Even without the room charge, staying at the Trianon is astronomically expensive.  The ETs paled at the 30-euro continental breakfast and promptly found a nearby cafe.  Our fantasies of aristocractic living in Versailles were short-lived.  (Though that didn’t deter us from having our Gordon Ramsay lunch in his restaurant in the hotel.)

Look up when you walk in the Rue de la Pariosse

bThe town of Versailles held much promise for ETs,  and we spent time around the Marche de Notre Dame.  There’s plenty of 17-18th century architecture to admire, and an abundance of small shops and food stalls.

Like typical Versailles courtiers, we break for lunch at 1pm

ETs enter into the spirit of their surroundings, so when the French stop for lunch, we do too.  After a scholarly examination of  posted menus, we chose the Bistrot du Boucher. 

Nurse opened the proceedings with a Kir

paWe squeezed into a crowded banquette and looked forward to our lunch. The waiters were very accomodating and found a spot to park Nurse’s hotwheels.  Our neighbors were friendly and chatty.  The wine was good.  Everything pointed toward a pleasant afternoon spent in a buzz of full tummies and slight alcoholic daze.  

Our first pate of the trip met expectations

Nurse chose pate and tete de veau.  I more prudently selected steak-frites. Good, basic food to sustain us for the shopping that lay ahead.

Yes, I tried the tete de veau and yes, it was very good.

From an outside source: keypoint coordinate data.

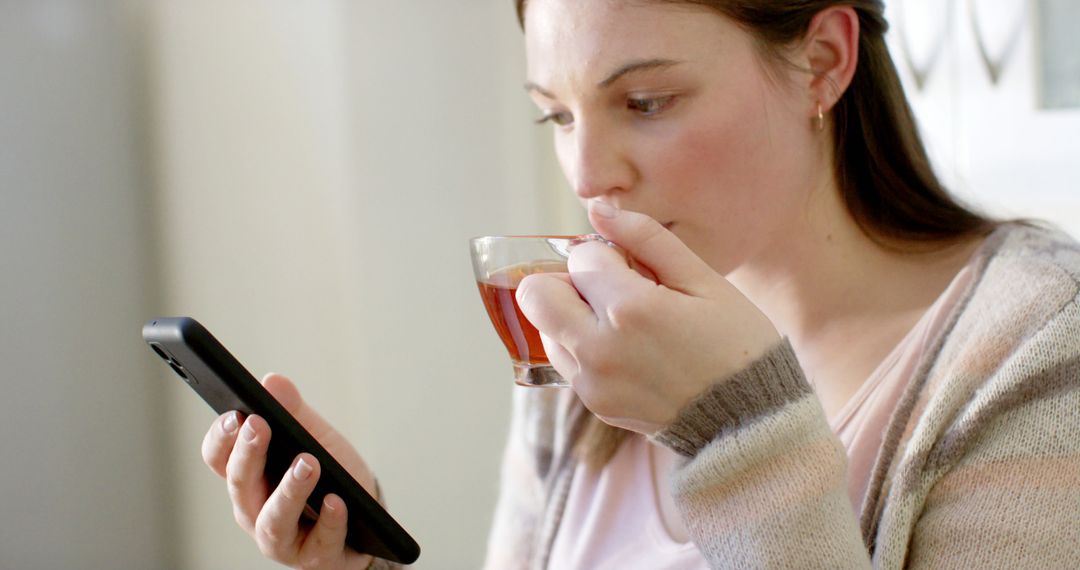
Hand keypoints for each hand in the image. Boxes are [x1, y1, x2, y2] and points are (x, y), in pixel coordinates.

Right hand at [202, 373, 375, 568]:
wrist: (365, 520)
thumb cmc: (329, 477)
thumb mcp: (314, 438)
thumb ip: (293, 413)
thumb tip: (272, 381)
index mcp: (248, 478)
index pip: (219, 458)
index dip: (222, 438)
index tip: (235, 414)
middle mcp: (255, 511)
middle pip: (241, 486)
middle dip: (248, 454)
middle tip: (260, 425)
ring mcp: (283, 540)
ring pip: (273, 521)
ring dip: (289, 491)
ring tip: (308, 464)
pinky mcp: (316, 557)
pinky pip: (320, 543)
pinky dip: (329, 521)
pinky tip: (337, 501)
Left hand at [516, 200, 779, 433]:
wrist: (751, 423)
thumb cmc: (737, 343)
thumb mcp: (704, 281)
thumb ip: (646, 239)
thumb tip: (599, 210)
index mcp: (630, 309)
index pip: (581, 257)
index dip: (607, 254)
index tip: (637, 268)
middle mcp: (599, 348)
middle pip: (536, 294)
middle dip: (567, 280)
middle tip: (608, 289)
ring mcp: (592, 380)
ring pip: (546, 328)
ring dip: (572, 315)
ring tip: (624, 323)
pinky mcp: (594, 403)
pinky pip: (567, 360)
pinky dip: (584, 346)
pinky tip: (628, 350)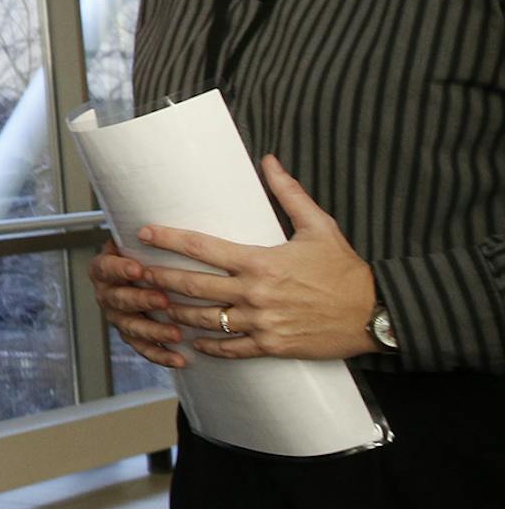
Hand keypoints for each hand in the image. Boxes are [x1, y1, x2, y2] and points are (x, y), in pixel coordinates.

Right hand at [89, 240, 186, 368]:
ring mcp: (118, 317)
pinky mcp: (133, 337)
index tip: (137, 268)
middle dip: (140, 300)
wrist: (148, 275)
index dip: (119, 269)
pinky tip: (179, 359)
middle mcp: (107, 294)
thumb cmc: (150, 255)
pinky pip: (143, 349)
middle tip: (162, 299)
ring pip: (130, 327)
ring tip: (176, 332)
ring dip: (153, 331)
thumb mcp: (141, 241)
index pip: (105, 268)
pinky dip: (161, 355)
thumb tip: (167, 209)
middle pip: (117, 300)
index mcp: (105, 268)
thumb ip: (149, 236)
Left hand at [122, 156, 378, 361]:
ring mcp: (261, 322)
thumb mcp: (319, 227)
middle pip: (192, 286)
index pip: (203, 247)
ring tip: (152, 305)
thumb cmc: (345, 270)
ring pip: (204, 319)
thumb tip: (269, 160)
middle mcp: (255, 293)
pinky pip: (230, 347)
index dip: (169, 239)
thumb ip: (289, 194)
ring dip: (175, 313)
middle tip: (133, 273)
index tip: (144, 234)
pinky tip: (191, 341)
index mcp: (260, 261)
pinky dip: (208, 346)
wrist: (374, 313)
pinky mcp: (271, 345)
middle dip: (158, 278)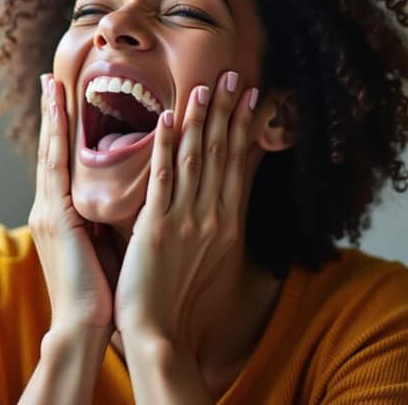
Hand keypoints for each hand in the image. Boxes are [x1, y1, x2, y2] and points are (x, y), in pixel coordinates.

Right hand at [29, 74, 116, 332]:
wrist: (81, 328)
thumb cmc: (96, 295)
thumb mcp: (97, 250)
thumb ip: (98, 223)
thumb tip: (114, 205)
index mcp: (59, 217)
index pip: (60, 165)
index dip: (60, 133)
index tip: (62, 102)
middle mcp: (49, 209)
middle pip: (49, 150)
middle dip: (50, 114)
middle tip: (50, 78)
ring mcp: (50, 212)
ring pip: (51, 153)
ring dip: (53, 116)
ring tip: (52, 85)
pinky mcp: (58, 219)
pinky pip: (60, 169)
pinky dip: (62, 138)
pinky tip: (65, 114)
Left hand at [114, 71, 257, 345]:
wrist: (160, 333)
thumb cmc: (180, 301)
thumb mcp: (210, 260)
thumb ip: (213, 227)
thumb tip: (218, 201)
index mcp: (227, 224)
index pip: (239, 165)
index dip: (243, 128)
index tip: (249, 97)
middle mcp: (213, 218)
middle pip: (222, 154)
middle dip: (228, 112)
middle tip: (234, 75)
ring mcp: (186, 221)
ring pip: (196, 160)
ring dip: (201, 120)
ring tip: (206, 87)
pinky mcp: (158, 227)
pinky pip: (162, 179)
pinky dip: (166, 147)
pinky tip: (167, 119)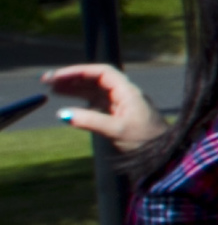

And since we’re on the topic of food in Versailles, I will bow to popular demand and do a second post on the Gordon Ramsay Lunch that features food photos.  The readership is clamoring for pictures, and so you shall have them.   As a student of history, I cannot ignore the will of the people.  I’ve learned from the 18c. residents of Versailles — for whom “chop-chop” isn’t the sound of mincing vegetables.  Vive la revolution!